Toda idea debe ser actualizada, revisada continuamente con el paso de los tiempos, reorganizada en función de todo lo enhebrado e hilvanado desde la última vez, y sobre todo por la imperfección de la que nace y en la que basa todo sus obras el ser humano.

La democracia siempre fue una obra imperfecta e inacabada, y lo fue desde los tiempos de la Grecia Antigua, a quienes se les otorga la autoría de su origen, pero parece que no sopesamos los errores y las posibles mejoras en todo este tiempo, y proseguimos cargando el lastre de desigualdades importantes, y parece en ellas siempre quedan beneficiados los mismos. La justicia conformada bajo la pauta del sistema democrático en el que residimos, una vez más, convoca el teatro del absurdo, al decidir meter en la cárcel a un ciudadano, Alejandro Fernández, por pagar ochenta euros con una tarjeta que resultó ser falsa, independientemente de que toda estafa merezca su correspondiente castigo, pero absurdo y penoso al realizar cualquier comparativa en la realidad actual de estafas multimillonarias que brotan un día y otro en esta España nuestra.

Lo erróneo es el rigor, no el castigo, porque suponiendo ese fuera el conveniente castigo para la indicada infracción, ochenta euros, habría por otro lado que sopesar la ecuanimidad correspondiente para otros casos en función de los millones defraudados, o si estos provienen del erario público o privado, y al tiempo, a quién defraudan, que no es lo mismo tener a una sola persona como afectado del fraude, que a cientos de miles, de igual manera que no es la misma condena para quien comete un asesinato que para quien comete un genocidio.

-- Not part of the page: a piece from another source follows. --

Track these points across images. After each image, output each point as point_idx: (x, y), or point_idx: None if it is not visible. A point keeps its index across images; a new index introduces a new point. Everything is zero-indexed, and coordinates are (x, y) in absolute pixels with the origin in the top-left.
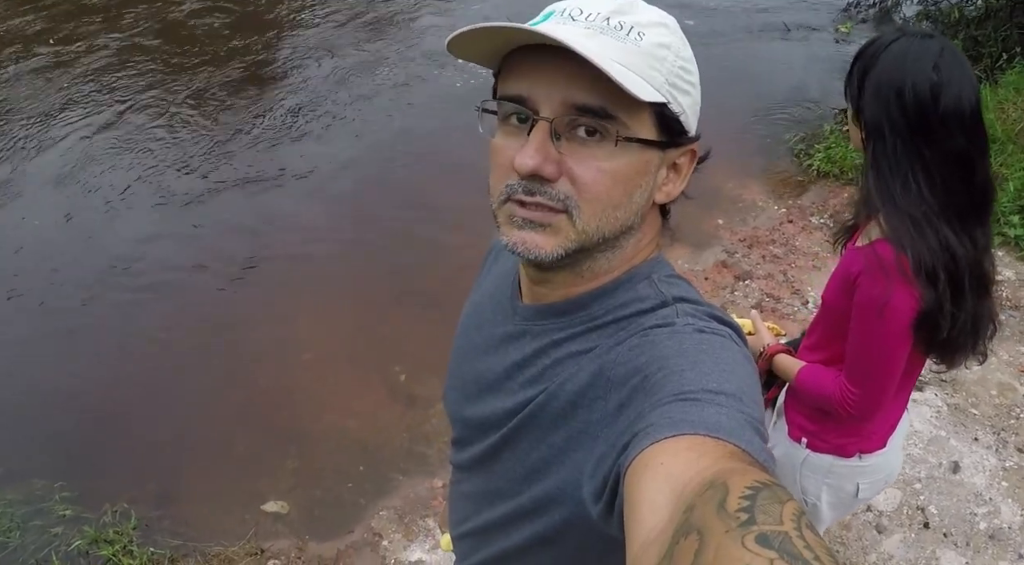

Pero parece, en este teatro del absurdo, que a veces procura la justicia de la democracia en la que residimos, que lo grave y el delito no están en la acción realizada, sino en la capacidad económica o en la influencia social (política, deportiva, empresarial) del delincuente para marcar la diferencia. El rigor de la justicia debe abrigar y atender a la igualdad entre la mayoría de las personas que conforman una democracia, y así esta pueda sostener su idea de convivencia social, en ningún caso, atentar contra sí misma al promover demagógicamente tan brutal diferencia.